━━━━━ Data excerpts
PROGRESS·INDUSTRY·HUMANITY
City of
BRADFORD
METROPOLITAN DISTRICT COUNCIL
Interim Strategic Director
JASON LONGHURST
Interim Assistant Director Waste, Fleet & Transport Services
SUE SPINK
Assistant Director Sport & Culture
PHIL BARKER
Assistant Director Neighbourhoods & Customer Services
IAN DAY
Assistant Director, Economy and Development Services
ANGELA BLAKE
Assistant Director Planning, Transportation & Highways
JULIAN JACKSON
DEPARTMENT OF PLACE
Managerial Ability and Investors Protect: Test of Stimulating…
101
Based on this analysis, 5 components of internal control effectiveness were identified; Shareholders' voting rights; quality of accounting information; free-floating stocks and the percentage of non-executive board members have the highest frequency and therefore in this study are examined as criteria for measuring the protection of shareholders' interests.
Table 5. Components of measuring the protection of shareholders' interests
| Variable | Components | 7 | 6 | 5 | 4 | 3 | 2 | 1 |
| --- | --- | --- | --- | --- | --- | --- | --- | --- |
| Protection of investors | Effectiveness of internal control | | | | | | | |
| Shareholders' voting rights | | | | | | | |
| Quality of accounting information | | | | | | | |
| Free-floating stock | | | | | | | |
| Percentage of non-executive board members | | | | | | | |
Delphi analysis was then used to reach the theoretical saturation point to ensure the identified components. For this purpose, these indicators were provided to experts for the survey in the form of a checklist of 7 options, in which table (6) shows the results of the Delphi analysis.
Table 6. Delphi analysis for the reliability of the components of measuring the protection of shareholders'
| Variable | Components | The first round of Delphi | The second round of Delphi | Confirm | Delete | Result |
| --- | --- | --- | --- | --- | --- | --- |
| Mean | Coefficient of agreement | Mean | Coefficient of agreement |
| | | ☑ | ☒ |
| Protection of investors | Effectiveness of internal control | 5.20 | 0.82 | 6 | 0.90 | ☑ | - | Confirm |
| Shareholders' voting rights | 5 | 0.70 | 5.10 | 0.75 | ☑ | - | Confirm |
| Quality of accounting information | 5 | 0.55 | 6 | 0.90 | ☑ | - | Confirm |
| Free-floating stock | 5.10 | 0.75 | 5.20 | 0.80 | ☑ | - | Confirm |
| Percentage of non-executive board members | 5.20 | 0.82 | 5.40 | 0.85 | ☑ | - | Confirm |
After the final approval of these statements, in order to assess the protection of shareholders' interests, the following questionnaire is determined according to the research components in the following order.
━━━━━━━━━━
Exercise objective >>
The expected answer is every line in the data above that carries the string "executive".

Reply >>
Based on this analysis, 5 components of internal control effectiveness were identified; Shareholders' voting rights; quality of accounting information; free-floating stocks and the percentage of non-executive board members have the highest frequency and therefore in this study are examined as criteria for measuring the protection of shareholders' interests.
| Percentage of non-executive board members | | | | | | | |
| Percentage of non-executive board members | 5.20 | 0.82 | 5.40 | 0.85 | ☑ | - | Confirm |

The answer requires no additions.